Class preloading

Gustav Åkesson gustav.r.akesson at
Thu Dec 31 13:26:29 UTC 2015


I hope this is the appropriate mailing list, if not please advise.

I'm working in a telco system and in one of our R&D projects we experienced
significant problems when the system processed its' first request. The
first request took 1600ms and the second 50ms, and the latency of the first
request was unacceptable especially in case an unexpected restart is
performed during peak hours.

Quite obviously, classloading was to blame. The problem we saw was not
classloading itself, but the static initializers and initialization of
static fields. Both our own code and 3PPs make use of static, heavy and
reusable objects in order to improve performance - which of course are
initialized by the classloader. And to my experience, this idiom is quite
frequent. One common example is the thread-safe Holder idiom for singleton

Even though this issue is well-known, we had to come up with a remedy. What
I did is hatching the idea that before JVM shutdown, we store the currently
loaded classes on disk. At next start, before the JVM accepts any requests,
these classes are loaded again. The main idea is that classes which have
been loaded by a previous JVM lifecycle is likely to be loaded in the
subsequent. This trick resulted in the first request taking 50ms, i.e. as
short/long as the second one. We had no choice but to move forward with
this solution, which I think is sort of sad since this is somewhat of an
inherited issue with the dynamic classloading of Java.
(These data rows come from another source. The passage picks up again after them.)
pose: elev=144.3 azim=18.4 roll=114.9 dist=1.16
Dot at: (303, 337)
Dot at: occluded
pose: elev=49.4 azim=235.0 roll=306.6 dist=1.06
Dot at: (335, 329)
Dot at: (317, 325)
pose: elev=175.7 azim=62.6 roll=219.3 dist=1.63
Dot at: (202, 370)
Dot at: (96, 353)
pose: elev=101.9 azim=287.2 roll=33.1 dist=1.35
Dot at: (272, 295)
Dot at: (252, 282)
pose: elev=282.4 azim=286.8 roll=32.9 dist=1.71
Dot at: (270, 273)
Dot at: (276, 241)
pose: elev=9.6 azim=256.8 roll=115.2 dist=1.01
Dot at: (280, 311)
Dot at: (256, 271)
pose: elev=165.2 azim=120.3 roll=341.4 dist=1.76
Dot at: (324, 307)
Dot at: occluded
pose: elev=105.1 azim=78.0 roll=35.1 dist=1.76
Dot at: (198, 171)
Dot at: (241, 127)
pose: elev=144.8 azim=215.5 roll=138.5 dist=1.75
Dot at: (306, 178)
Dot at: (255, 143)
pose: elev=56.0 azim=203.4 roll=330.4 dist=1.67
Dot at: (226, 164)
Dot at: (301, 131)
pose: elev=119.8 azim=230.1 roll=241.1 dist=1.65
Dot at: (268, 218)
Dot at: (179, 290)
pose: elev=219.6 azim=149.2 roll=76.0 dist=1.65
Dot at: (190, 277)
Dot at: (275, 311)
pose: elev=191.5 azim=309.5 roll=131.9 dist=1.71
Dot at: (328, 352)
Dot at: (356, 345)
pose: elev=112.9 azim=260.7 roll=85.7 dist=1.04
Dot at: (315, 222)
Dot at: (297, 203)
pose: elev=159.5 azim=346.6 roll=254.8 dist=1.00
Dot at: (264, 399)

Reason for sharing this scenario here is that I'd like to explore the
opportunity of bringing this as an optional JVM feature (-XX flag), but
obviously as a more builtin and refined construct. I reckon more folks have
similar kind of issues, but before proceeding with a JEP I'd like to get
some input and views on the matter.

In case the above proposal as such is not the way forward for the JVM as a
product, I think we need to figure out something else because we Java
server folks are really suffering because of classloading.